To support NGP positioning, we design mechanistic assays that link B. uniformis exposure to barrier integrity, metabolic pathways and inflammatory readouts. High-throughput and customized platforms measure epithelial adhesion, tight-junction preservation, lipid-handling gene expression and bile-acid receptor signalling, building MoA narratives for the most promising B. uniformis strains under realistic physiological conditions.
Direct interaction with the intestinal barrier is crucial for B. uniformis. Creative Biolabs employs Caco-2, HT-29 and mucus-producing co-cultures, as well as gut-on-chip and organoid systems, to evaluate how B. uniformis impacts transepithelial electrical resistance, tight-junction protein expression and mucus layer organization, supporting “barrier-supportive” positioning in preclinical documentation.

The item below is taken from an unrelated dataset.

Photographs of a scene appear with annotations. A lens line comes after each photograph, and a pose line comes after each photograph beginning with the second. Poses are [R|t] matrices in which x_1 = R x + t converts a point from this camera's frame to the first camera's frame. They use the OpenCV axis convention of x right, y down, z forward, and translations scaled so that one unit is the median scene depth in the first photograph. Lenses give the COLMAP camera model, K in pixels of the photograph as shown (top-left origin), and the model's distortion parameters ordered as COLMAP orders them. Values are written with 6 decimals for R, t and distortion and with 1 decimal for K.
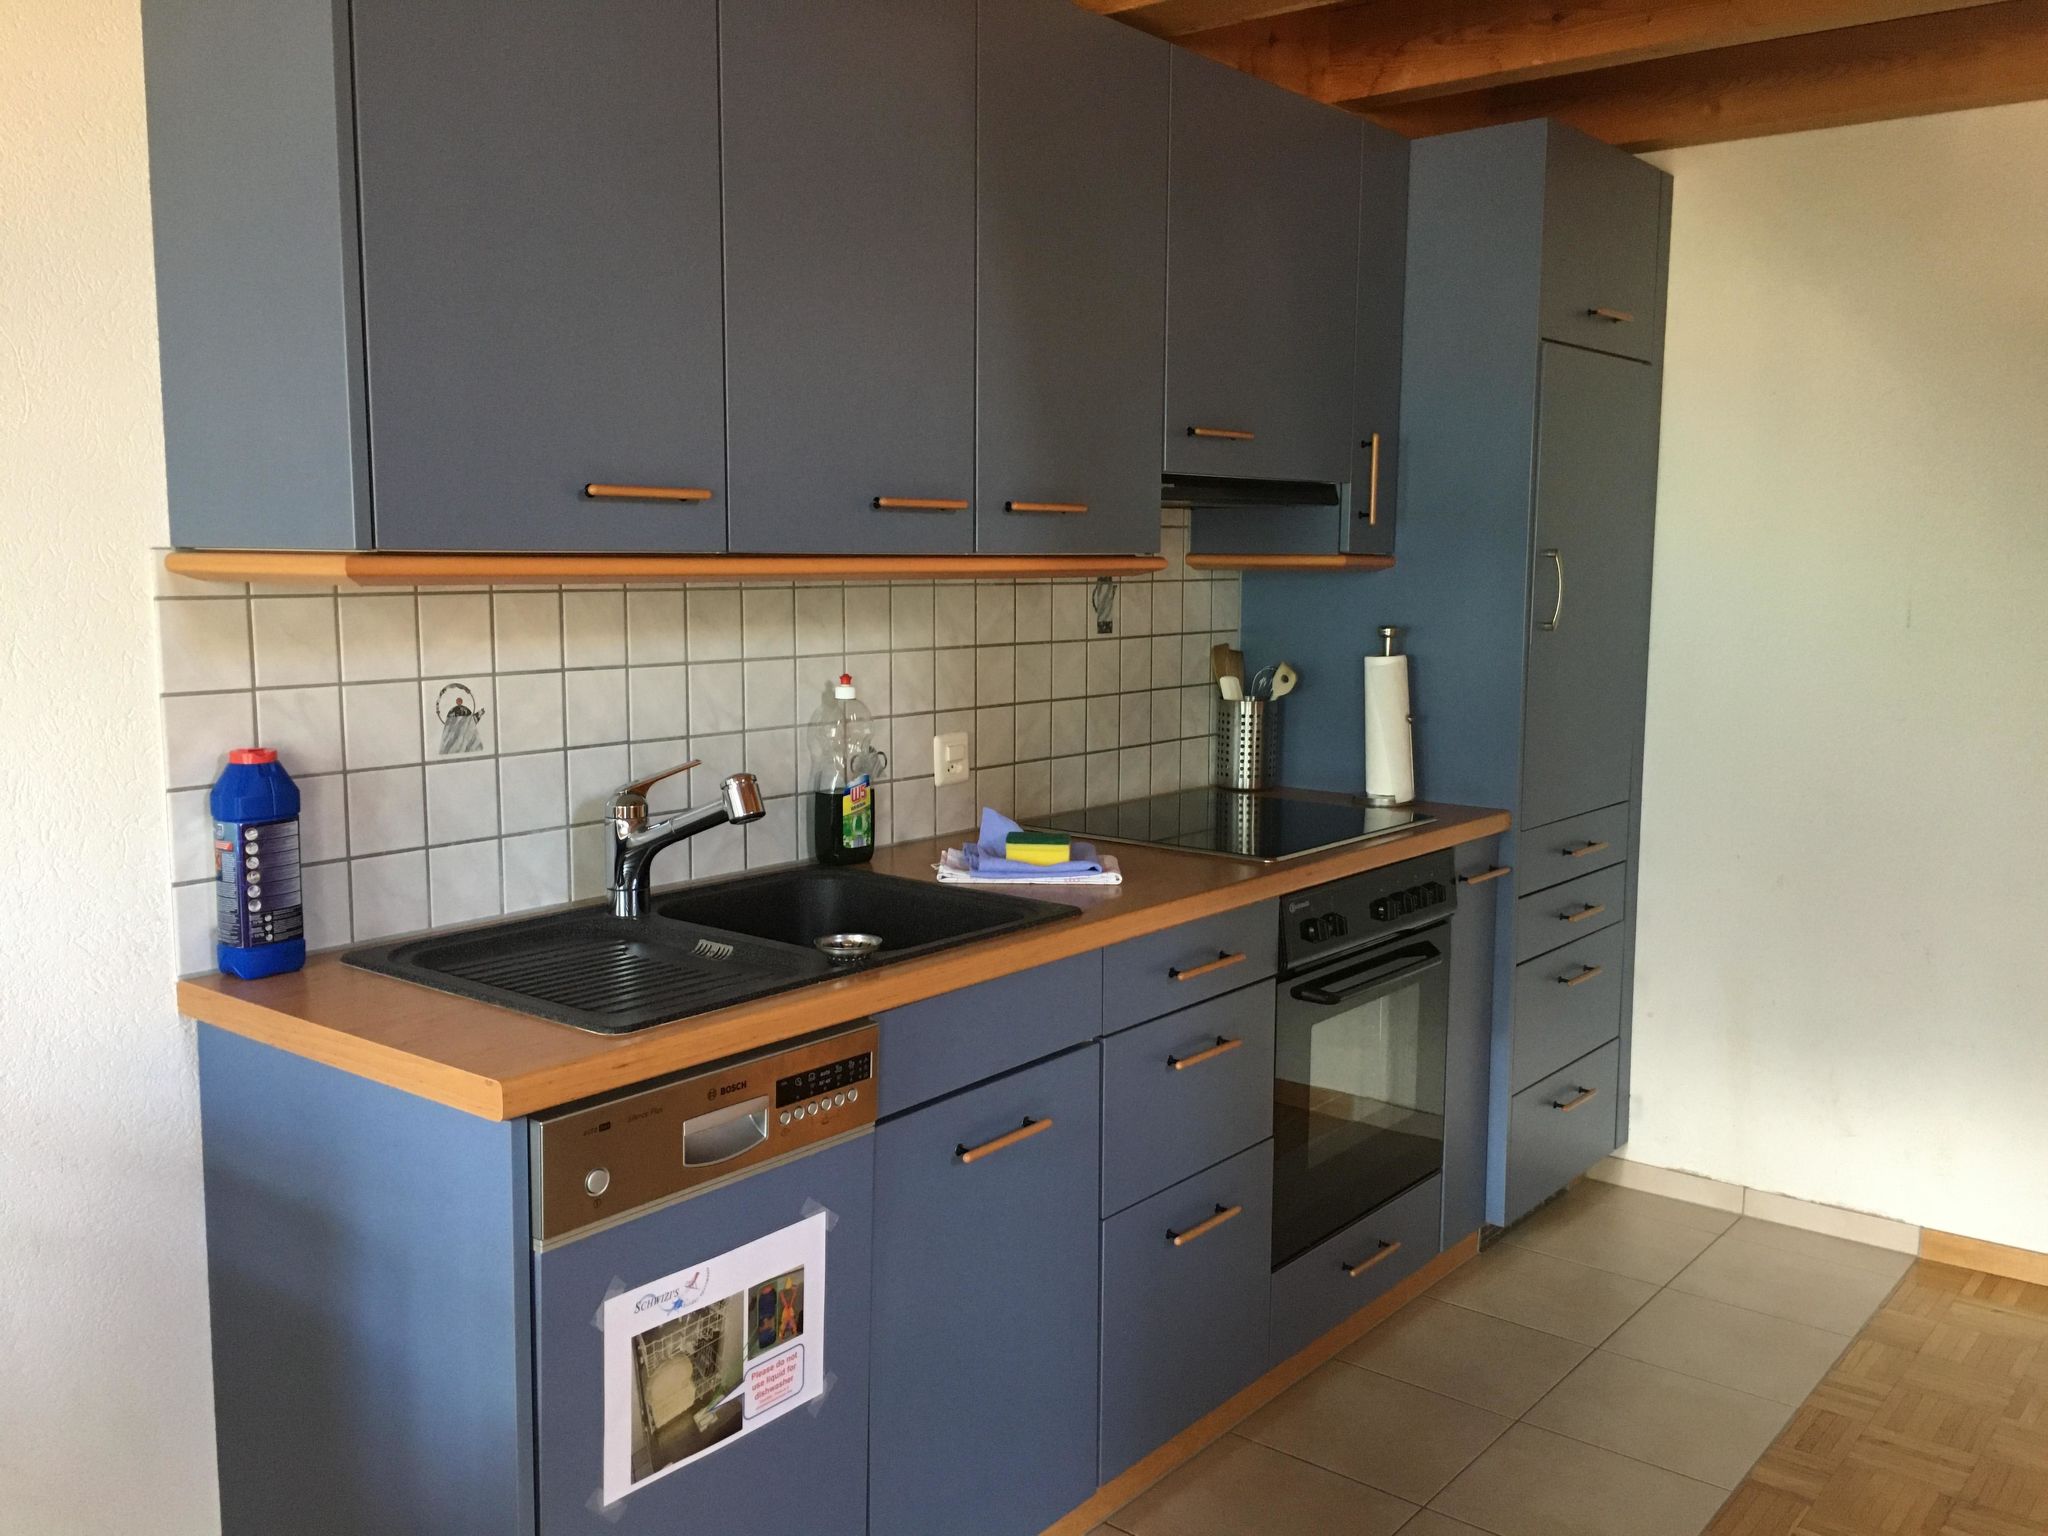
lens RADIAL K [[1749.6, 0, 1026.8], [0, 1749.6, 757.6], [0, 0, 1]] dist [0.059858, -0.072863]
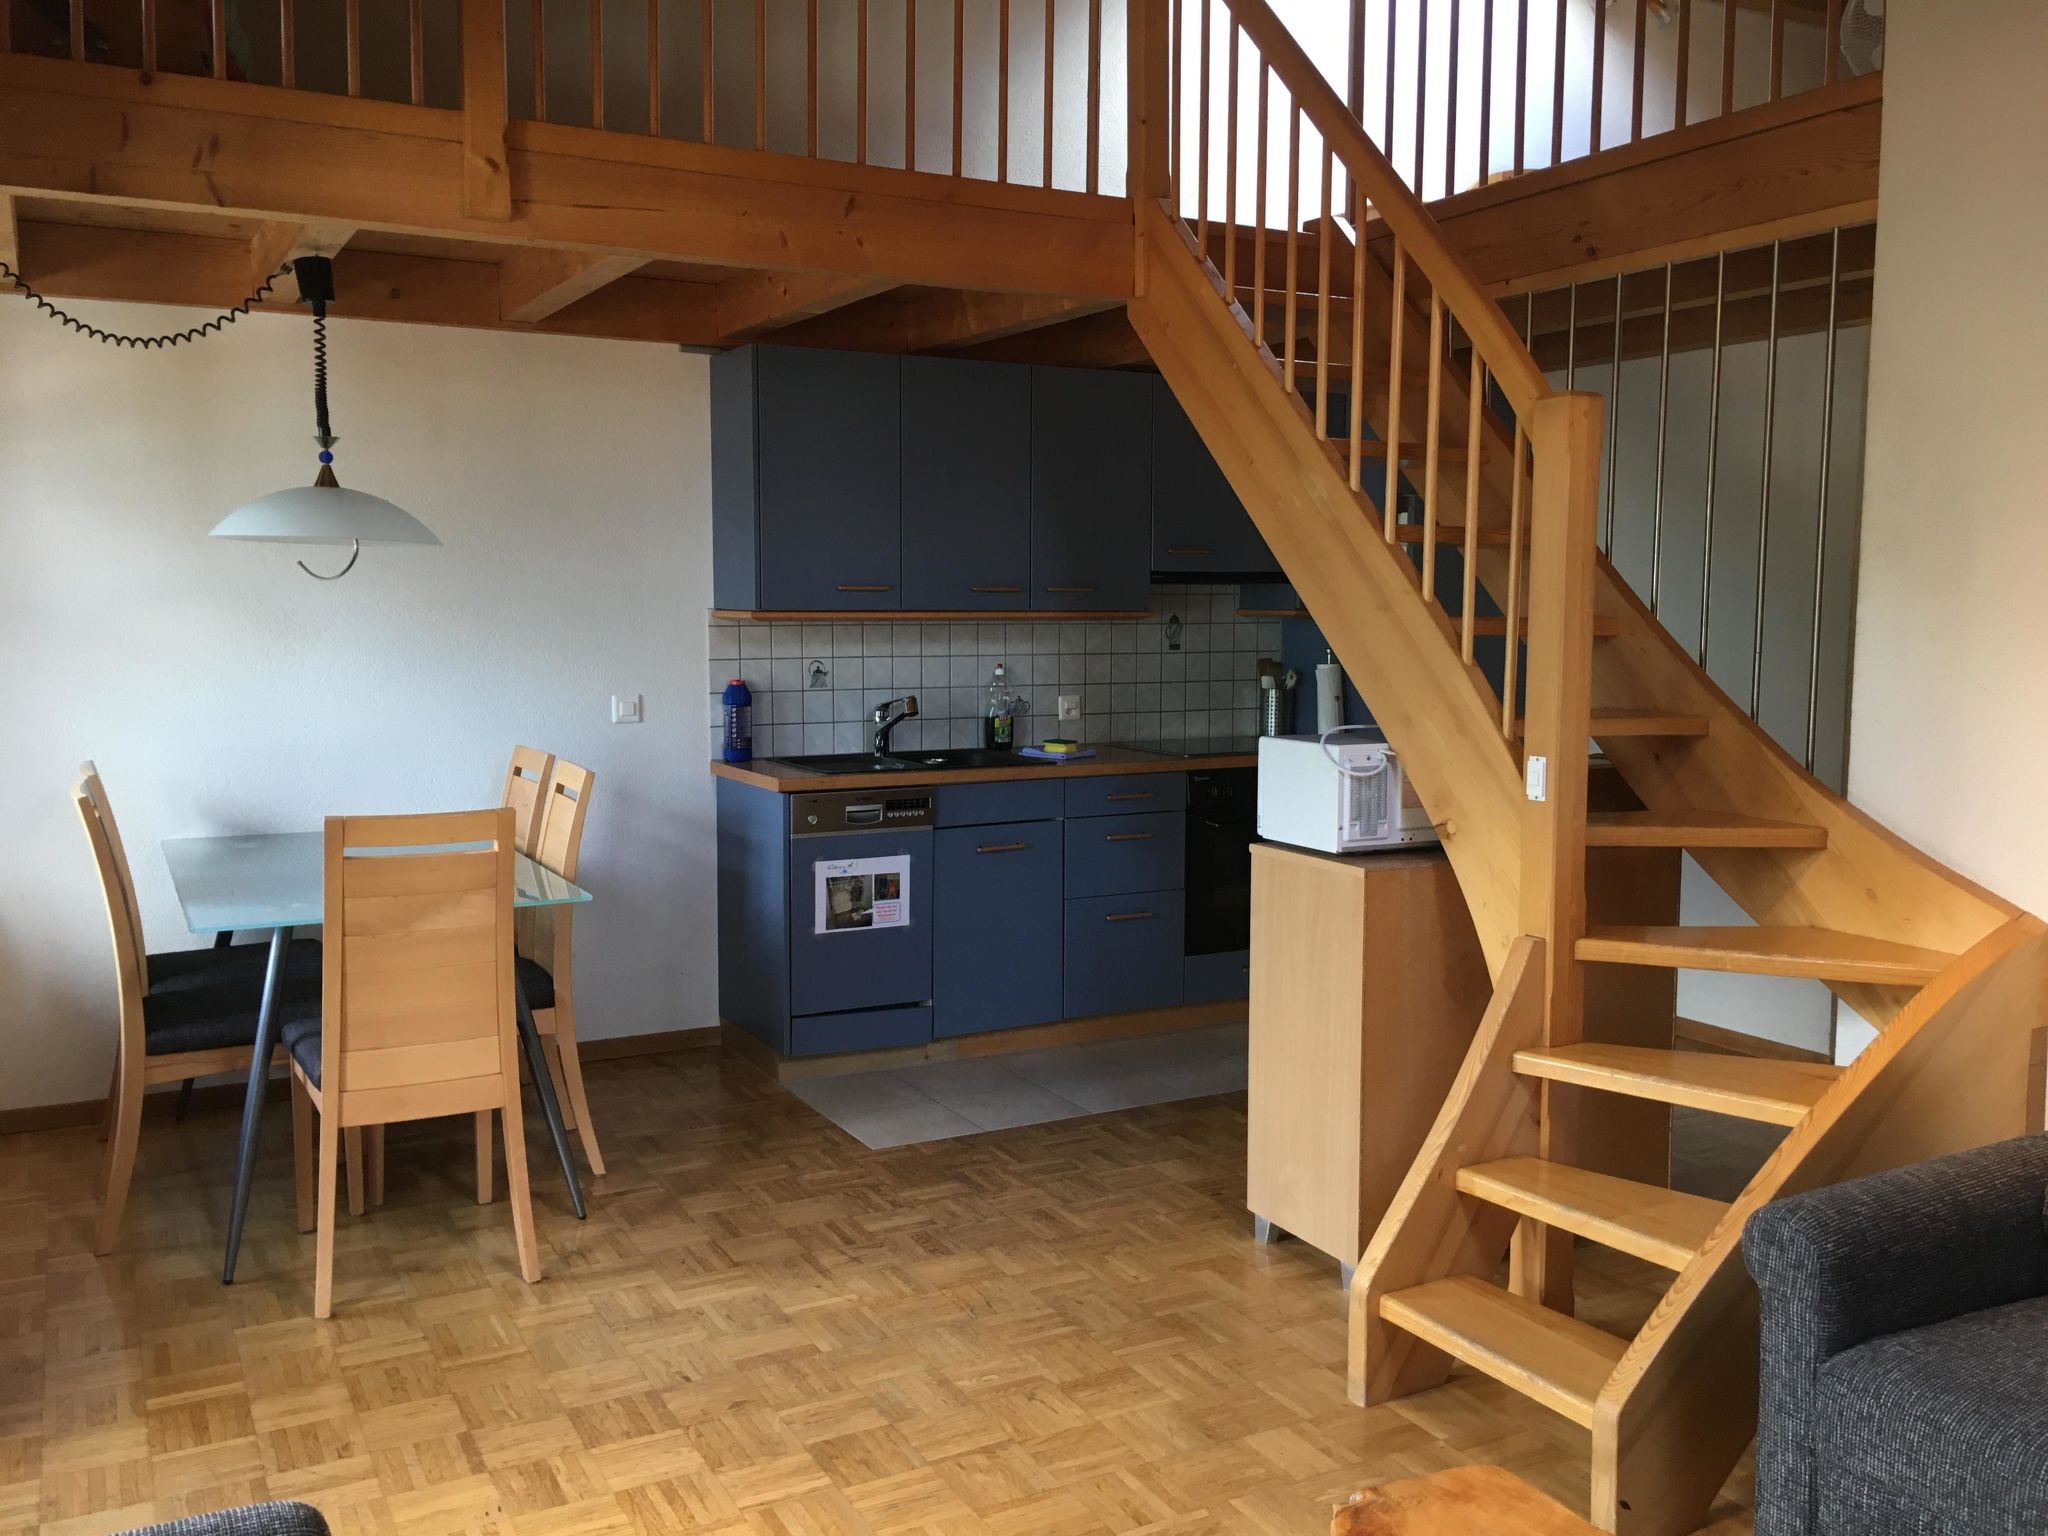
lens RADIAL K [[1749.6, 0, 1012.7], [0, 1749.6, 771.8], [0, 0, 1]] dist [0.059858, -0.072863]
pose [[0.918864, 0.036429, -0.392889, 1.031408], [-0.044209, 0.998964, -0.010767, 0.146999], [0.392089, 0.027263, 0.919523, -1.343073]]
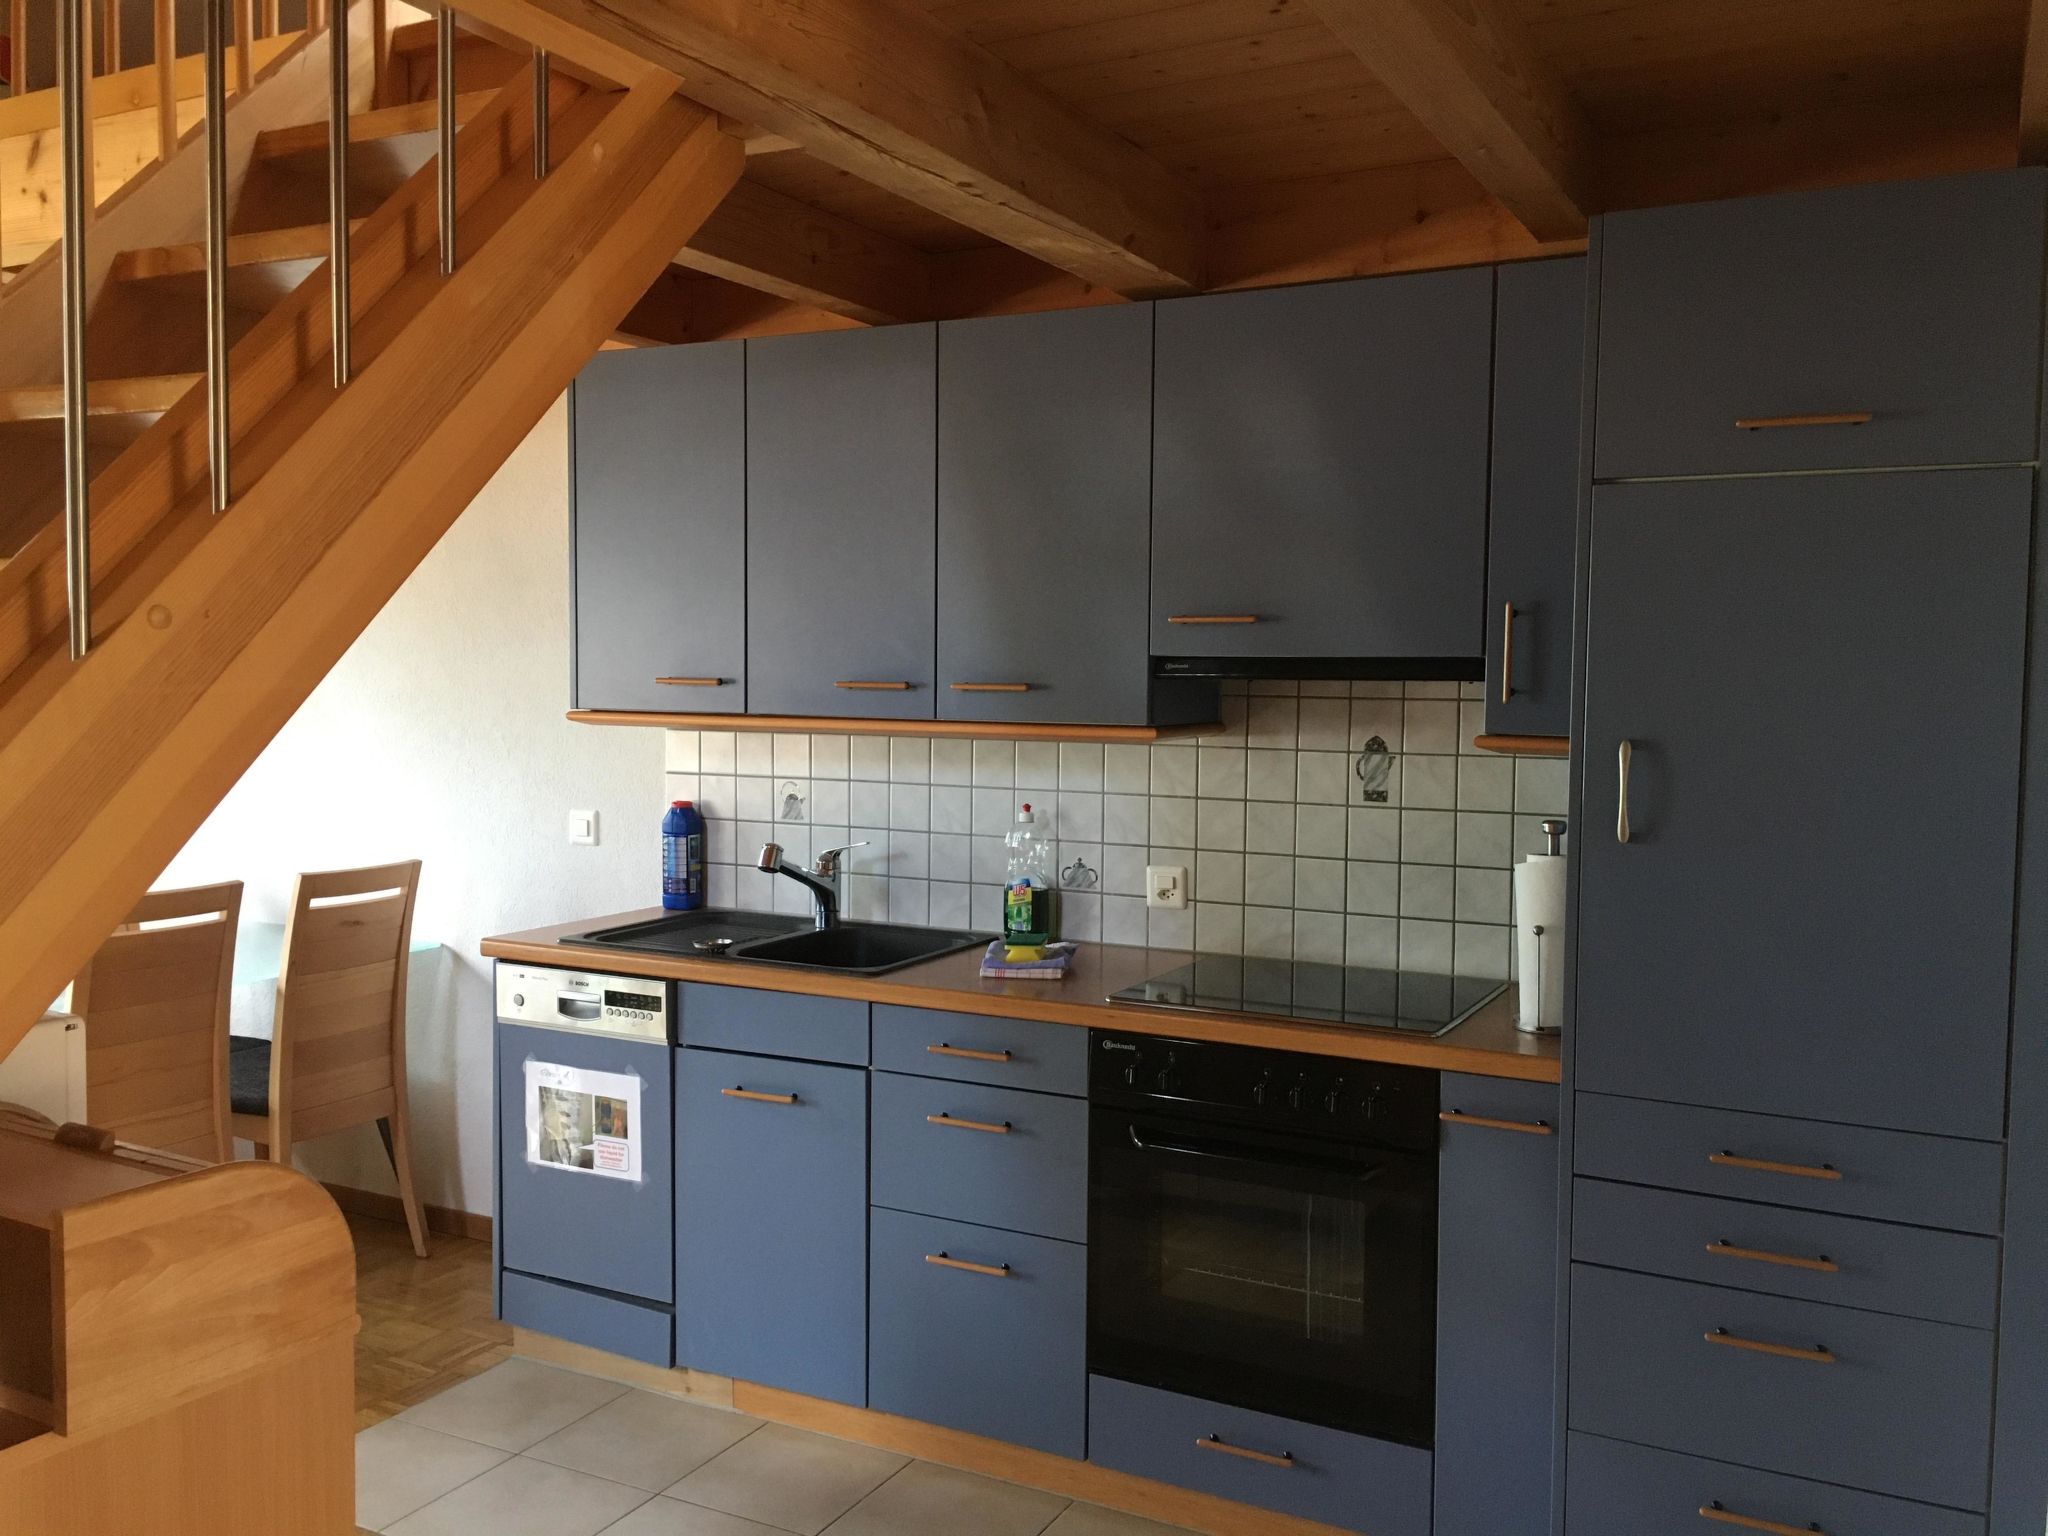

Immune modulation is a key differentiator for B. uniformis. Using PBMCs, monocyte-derived dendritic cells and T-cell co-cultures, we quantify how B. uniformis cells, supernatants or purified metabolites shape cytokine profiles (for example IL-10, IL-6, TNF-α) and Treg/Th17 balance, helping to define “immune-balancing” or “anti-inflammatory-leaning” strain archetypes.
Scaling strictly anaerobic bacteria remains challenging. Creative Biolabs establishes robust fermentation processes specifically optimized for B. uniformis, from bench-top reactors to pilot scale. We fine-tune media composition, redox conditions, pH control, carbon source feeds and agitation to sustain viability, productivity and reproducibility, paving the way for later GLP technology transfer.
To support formulation-ready B. uniformis strains, Creative Biolabs develops tailored stabilisation strategies including cryoprotectant screening, lyophilisation and spray-drying optimization, encapsulation options and compatibility with prebiotics or multi-strain consortia. Stability studies under stress and real-time conditions define how B. uniformis maintains viability and functionality across the intended product lifecycle.